What you have to do:
If a line of the data below holds the word "Contact", list it.

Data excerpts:
--- START ---

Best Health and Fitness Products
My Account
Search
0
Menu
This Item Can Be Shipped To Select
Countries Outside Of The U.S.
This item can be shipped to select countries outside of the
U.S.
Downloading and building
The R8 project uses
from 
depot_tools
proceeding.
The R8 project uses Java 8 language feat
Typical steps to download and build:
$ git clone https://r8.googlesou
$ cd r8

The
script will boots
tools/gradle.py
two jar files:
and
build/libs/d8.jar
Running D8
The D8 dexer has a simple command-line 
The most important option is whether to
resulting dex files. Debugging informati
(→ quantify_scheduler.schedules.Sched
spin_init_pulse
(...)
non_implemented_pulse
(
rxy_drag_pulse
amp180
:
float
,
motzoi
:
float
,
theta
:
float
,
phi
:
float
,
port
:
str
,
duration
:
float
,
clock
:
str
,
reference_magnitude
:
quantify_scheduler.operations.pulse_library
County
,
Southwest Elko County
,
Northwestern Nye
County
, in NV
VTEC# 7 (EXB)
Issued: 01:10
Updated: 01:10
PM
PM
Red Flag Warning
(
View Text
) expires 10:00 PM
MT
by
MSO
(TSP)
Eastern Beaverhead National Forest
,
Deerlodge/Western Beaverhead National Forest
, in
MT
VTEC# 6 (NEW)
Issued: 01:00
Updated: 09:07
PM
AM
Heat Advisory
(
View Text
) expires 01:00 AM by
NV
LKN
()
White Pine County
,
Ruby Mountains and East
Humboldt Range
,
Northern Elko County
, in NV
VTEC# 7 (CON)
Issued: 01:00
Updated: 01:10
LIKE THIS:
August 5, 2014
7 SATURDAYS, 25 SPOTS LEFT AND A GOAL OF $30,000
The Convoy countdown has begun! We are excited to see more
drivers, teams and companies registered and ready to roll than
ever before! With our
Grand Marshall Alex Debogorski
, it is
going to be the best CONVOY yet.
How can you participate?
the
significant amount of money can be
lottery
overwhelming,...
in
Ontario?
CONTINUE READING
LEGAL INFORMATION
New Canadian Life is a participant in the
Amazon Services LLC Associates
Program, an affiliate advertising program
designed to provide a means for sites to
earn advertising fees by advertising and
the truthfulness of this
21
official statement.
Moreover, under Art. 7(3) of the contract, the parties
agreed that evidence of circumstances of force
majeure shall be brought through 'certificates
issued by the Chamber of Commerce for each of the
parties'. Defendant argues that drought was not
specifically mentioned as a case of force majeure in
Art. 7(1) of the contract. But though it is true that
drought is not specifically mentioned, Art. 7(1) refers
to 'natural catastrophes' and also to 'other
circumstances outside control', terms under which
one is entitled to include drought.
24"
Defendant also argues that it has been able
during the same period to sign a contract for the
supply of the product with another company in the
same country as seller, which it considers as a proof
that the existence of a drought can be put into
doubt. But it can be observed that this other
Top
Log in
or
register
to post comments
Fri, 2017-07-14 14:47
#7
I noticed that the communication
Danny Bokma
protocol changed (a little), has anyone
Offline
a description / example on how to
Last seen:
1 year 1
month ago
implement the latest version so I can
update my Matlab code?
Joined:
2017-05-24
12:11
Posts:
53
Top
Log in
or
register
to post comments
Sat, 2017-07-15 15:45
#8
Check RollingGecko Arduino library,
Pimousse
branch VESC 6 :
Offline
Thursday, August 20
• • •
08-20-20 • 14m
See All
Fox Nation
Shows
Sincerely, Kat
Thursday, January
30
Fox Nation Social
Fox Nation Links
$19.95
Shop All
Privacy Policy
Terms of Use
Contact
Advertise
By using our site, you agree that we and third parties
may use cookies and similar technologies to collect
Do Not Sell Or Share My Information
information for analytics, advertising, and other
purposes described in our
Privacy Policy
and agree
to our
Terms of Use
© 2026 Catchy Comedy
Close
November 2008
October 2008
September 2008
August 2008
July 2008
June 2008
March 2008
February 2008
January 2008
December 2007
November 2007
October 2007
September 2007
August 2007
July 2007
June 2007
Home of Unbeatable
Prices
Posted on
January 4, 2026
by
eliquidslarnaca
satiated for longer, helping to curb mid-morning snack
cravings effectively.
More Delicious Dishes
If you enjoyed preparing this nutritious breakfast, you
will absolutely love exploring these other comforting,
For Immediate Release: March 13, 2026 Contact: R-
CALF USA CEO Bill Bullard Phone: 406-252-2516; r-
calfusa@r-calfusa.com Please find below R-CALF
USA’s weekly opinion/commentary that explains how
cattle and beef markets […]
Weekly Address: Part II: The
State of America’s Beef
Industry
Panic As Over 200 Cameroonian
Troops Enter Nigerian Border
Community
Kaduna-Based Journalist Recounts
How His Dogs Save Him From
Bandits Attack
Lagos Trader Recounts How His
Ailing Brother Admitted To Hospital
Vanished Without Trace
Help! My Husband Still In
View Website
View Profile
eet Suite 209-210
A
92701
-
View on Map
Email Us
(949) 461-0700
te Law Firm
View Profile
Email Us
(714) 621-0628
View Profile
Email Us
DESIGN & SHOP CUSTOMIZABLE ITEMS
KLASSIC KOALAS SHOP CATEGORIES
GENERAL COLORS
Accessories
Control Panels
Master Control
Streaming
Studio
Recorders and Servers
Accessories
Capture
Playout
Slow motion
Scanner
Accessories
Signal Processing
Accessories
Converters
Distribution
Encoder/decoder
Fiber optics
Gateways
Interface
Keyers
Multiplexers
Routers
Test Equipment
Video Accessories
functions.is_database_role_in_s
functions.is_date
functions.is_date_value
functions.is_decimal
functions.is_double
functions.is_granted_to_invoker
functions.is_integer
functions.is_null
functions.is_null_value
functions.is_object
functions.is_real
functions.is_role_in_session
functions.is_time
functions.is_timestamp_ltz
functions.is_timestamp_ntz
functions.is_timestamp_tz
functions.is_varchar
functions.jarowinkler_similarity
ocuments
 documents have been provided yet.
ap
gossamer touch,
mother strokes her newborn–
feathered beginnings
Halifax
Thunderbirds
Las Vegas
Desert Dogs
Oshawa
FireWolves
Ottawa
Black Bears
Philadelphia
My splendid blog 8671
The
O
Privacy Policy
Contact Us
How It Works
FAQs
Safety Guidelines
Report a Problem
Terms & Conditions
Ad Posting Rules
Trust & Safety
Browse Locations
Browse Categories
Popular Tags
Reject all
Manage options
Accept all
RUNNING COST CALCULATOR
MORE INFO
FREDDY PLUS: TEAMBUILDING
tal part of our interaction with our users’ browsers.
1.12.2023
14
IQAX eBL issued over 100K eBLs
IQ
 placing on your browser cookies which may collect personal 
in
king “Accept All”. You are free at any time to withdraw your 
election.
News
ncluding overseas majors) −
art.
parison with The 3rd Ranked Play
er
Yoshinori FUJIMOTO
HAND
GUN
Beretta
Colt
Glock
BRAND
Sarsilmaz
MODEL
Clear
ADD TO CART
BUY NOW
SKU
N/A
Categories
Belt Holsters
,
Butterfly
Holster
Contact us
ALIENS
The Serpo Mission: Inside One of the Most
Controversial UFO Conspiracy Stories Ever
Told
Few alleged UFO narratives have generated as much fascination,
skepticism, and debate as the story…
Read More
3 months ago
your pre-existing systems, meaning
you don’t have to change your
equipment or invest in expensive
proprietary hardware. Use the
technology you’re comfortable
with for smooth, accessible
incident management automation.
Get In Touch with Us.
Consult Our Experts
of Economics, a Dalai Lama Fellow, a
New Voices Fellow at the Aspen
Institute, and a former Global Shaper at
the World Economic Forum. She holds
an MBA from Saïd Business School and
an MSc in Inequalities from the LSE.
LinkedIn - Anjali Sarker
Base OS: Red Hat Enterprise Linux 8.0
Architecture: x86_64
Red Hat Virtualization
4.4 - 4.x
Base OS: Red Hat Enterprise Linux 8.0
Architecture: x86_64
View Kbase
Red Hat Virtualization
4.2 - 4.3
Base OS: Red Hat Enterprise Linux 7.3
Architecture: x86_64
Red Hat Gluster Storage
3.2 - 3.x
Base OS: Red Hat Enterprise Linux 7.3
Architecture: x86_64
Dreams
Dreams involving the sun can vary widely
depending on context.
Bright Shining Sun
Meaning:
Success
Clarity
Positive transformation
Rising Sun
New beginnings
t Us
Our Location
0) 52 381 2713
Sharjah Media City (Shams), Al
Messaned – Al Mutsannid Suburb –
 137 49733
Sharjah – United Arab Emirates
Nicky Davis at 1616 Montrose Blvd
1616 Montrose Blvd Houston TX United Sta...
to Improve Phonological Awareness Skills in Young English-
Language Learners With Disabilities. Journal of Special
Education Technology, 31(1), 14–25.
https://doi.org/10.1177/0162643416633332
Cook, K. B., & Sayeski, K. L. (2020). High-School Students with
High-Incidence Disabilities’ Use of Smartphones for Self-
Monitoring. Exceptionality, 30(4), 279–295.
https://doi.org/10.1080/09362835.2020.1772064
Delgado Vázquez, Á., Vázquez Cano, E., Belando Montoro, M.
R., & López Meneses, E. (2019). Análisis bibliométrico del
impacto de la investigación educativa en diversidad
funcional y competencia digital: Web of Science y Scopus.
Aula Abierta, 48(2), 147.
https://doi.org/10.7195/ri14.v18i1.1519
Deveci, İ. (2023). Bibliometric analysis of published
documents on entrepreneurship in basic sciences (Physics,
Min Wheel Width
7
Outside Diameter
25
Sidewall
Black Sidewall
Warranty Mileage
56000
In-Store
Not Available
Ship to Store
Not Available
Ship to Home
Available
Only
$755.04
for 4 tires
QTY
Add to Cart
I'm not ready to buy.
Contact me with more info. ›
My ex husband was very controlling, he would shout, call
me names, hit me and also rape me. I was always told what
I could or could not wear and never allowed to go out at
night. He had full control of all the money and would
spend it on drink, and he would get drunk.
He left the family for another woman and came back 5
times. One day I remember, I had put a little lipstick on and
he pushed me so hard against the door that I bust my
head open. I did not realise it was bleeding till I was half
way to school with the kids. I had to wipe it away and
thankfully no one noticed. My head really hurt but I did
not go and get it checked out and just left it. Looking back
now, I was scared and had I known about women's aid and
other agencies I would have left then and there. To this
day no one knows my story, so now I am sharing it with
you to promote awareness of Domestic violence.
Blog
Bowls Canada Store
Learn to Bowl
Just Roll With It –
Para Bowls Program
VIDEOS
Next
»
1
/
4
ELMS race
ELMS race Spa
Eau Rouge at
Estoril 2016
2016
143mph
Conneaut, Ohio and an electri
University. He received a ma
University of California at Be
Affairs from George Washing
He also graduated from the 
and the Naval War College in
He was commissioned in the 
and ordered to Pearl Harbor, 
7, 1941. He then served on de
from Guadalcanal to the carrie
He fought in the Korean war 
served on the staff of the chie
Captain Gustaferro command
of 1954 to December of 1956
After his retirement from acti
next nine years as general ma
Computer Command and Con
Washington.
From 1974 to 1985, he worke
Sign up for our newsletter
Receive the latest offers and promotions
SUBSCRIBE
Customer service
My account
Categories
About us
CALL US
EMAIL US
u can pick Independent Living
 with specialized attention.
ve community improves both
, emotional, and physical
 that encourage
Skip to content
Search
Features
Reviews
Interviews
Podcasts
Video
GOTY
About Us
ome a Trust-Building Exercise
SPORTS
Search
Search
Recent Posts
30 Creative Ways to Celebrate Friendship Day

--- END ---

Finished exercise:
Contact
For Immediate Release: March 13, 2026 Contact: R-
Contact Us
Contact us
Contact me with more info. ›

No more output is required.